As the investigation into the ever more murky 2G telecom spectrum scam continues, the Central Bureau of Investigation interrogated Idea Cellular CEO Sanjeev Aga and chairman of Anant Raj Group, a Delhi-based real estate company, Amit Sarin, the Indian Express reports. Meanwhile, the Supreme Court called for all correspondence between Department of Telecom (DoT) and mobile phone service provider S-Tel after it was alleged that the company was arm-twisted in 2010 to drop its opposition to alleged arbitrary change in policy, according to the Times of India.

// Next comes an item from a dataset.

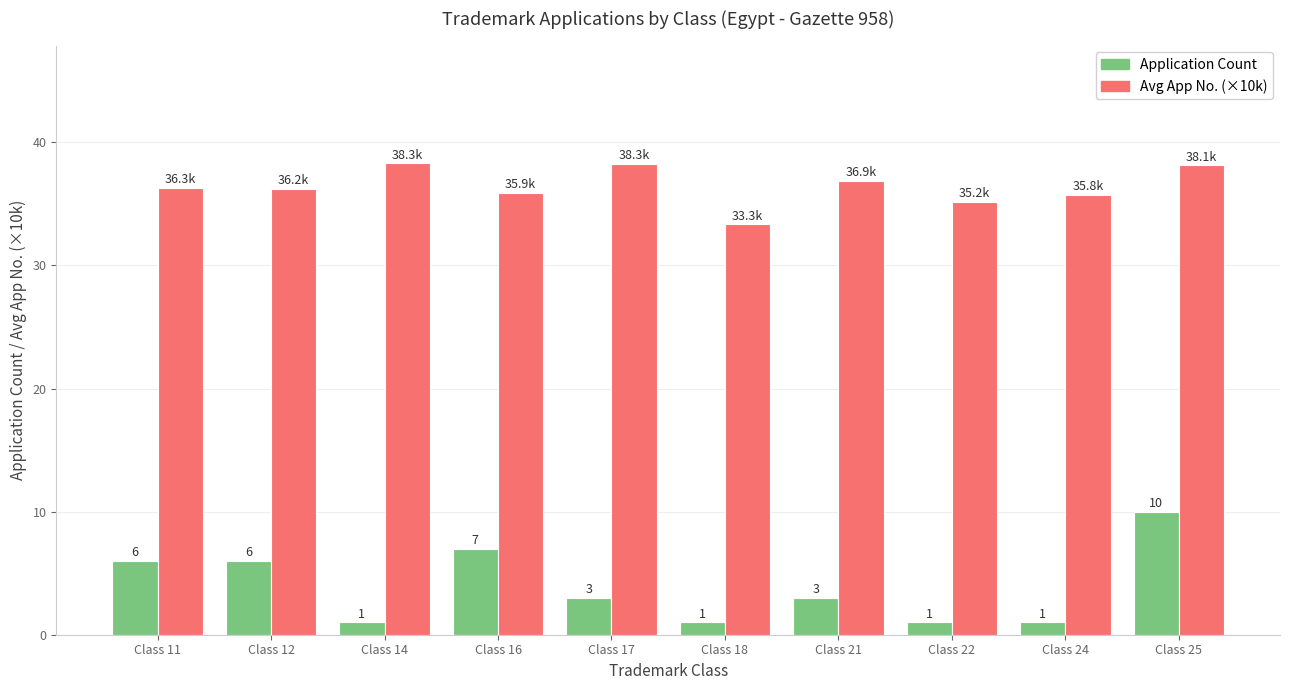

What is the difference between the maximum and minimum values in the Application Count series?

9.0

The Department of Telecom allegedly moved the cut-off date for S-Tel's spectrum licenses up a month, from October 2007 to September 2007, to eliminate it from the race for India's mobile market, the TOI said. The unsubstantiated implication is that somebody pressured the DoT to remove S-Tel from the competition.

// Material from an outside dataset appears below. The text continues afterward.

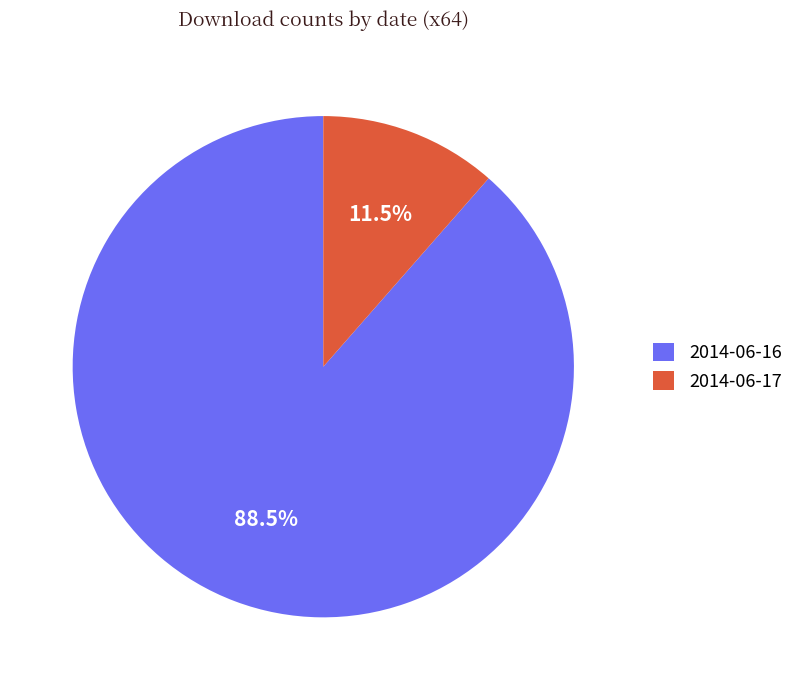

Is it true that 2014-06-16 is 98% of the pie?

False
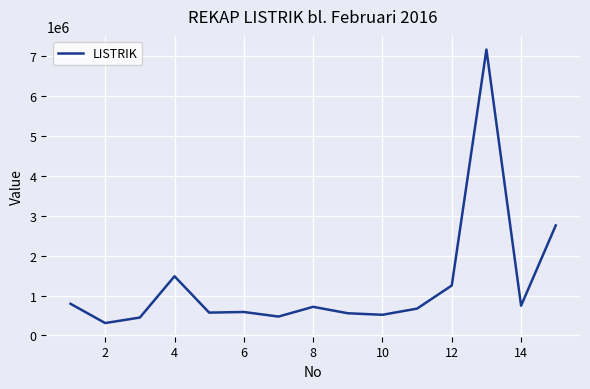

What is the greatest value displayed?

7152212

Meanwhile, the CBI interrogation Anant Raj's Sarin dealt with an alleged transfer of money to Swan Telecom, allegedly a front for billionaire Anil Ambani's Reliance Telecom.

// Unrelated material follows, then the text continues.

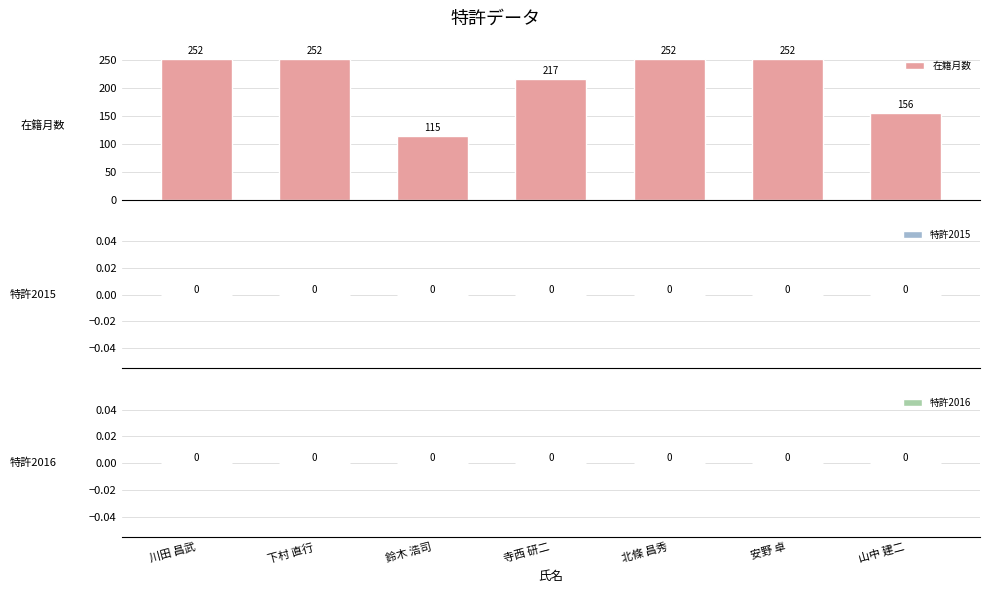

What is the smallest value displayed?

115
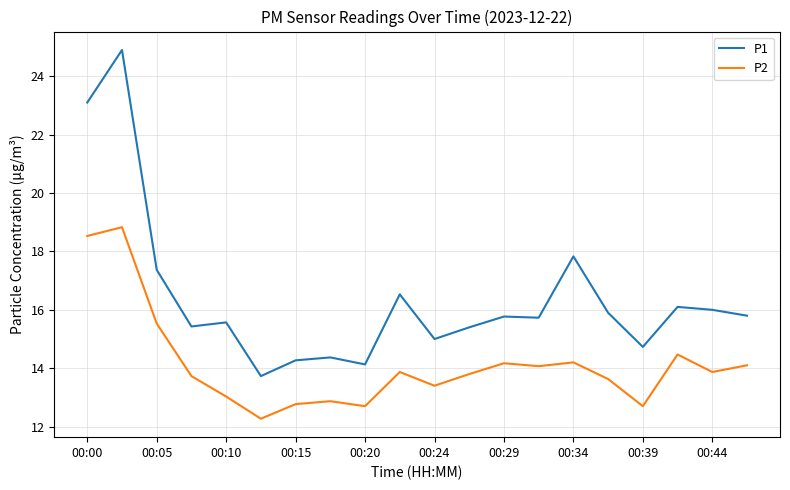

Rank the series by their average value, from highest to lowest.

P1, P2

The feds quizzed Idea's Aga about his company's merger with Spice Telecom, which allegedly involved overlapping spectrum licenses and violated rules on companies applying for multiple bands of spectrum, according to India Today.
The magazine also said that the Enforcement Directorate (ED) has initiated a probe into the non-compete agreement signed between Idea Cellular (which is controlled by Kumar Mangalam Birla, one of India's largest industrialists) and Spice communications. The agency will look into the motive behind a fee of around $120 million paid by Idea to Spice communications.